5 is converted into a rectangular wave, and the B phase is converted into a waveform whose amplitude increases in proportion to the frequency by a differentiating circuit 18. These two waveforms are multiplied by a multiplier 19 to obtain a half-period speed signal having the rotational direction of the encoder 14 as positive/negative information. Similarly, the B-phase converted into a rectangular wave by the comparator 16 and the waveform obtained by differentiating the A-phase by the differentiating circuit 17 are multiplied by the multiplier 2o to obtain the remaining half-cycle speed signal. . These speed signals are added by an adder 21 to obtain a speed signal for all cycles.

As described above, according to the present embodiment, in the low frequency range, the frequency/voltage converter 11 using analog calculation with little phase lag, in which the ripple rate does not change even at low frequencies, is used, and in the high frequency range, the integral type frequency/voltage converter 11 with good linearity is used. Voltage converter 1o
By using these and adding them, it is possible to obtain a speed signal with good controllability over the entire band.

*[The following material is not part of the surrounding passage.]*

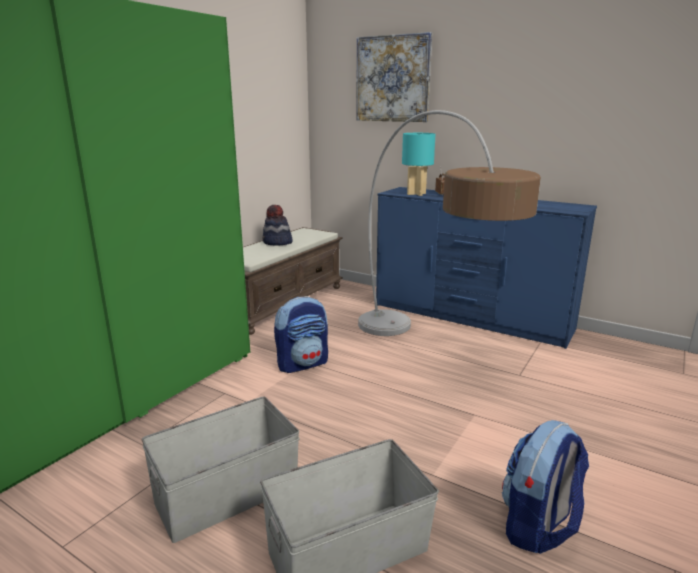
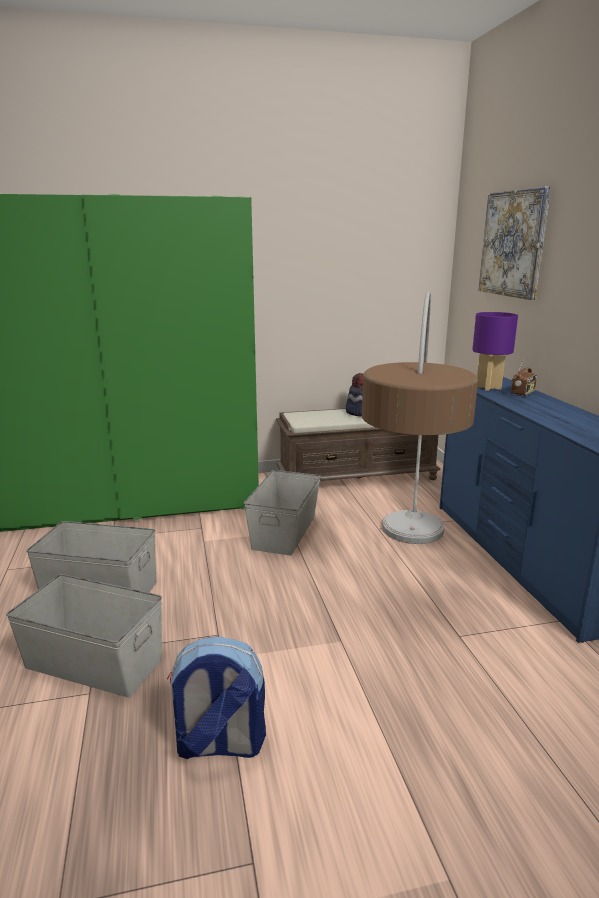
camera: 45 degrees right, 0 degrees up
(303, 364) = (285, 531): backpack -> grey storage box
(416, 194) = (488, 387): turquoise table lamp -> purple table lamp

Effect of the invention As described above, the present invention uses the A phase with a 90 degree phase difference.

An encoder capable of outputting a B-phase sine wave, an integral type frequency/voltage converter that inputs the output of this encoder, a frequency/voltage converter using analog calculations, a switch for switching these outputs, and a set voltage and voltage converter. By providing a comparator that compares the frequency/voltage converter with an integral type frequency/voltage converter and outputs a signal for switching the switch, it is possible to obtain a controllable speed signal in positioning control. can.

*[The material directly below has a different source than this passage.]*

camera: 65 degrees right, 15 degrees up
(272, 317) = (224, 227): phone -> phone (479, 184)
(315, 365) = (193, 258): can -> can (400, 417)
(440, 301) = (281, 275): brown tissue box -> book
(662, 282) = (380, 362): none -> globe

[Brief explanation of the drawing]

FIG. 1 is a block diagram of one embodiment of the present invention, and FIG. 2 is a block diagram of an embodiment of the present invention.
FIG. 3 is a block diagram showing the inside of the analog arithmetic circuit shown in the figure, and FIG. 3 is a configuration diagram of a conventional integral type frequency/voltage converter. 10... Integral type frequency/voltage converter, 11.
...Analog arithmetic circuit (analog arithmetic processing converter), 12...Comparator, 13...
Switch, 14... Encoder.

Claims (1)

[Claims] An encoder capable of outputting A-phase and B-phase sine waves with a 90 degree phase difference, an integral type frequency/voltage converter that inputs this encoder output, and multiplying the differential of the A phase and the zero cross of the B phase, an analog arithmetic processing converter that multiplies the differential of the B phase and the zero cross of the A phase and adds these results; a switch that switches between the analog arithmetic processed signal and the output of the integral type frequency/voltage converter; A frequency/voltage converter comprising a comparator that receives an analog arithmetic-processed signal or the output of an integral frequency/voltage converter and generates a signal for switching the switch.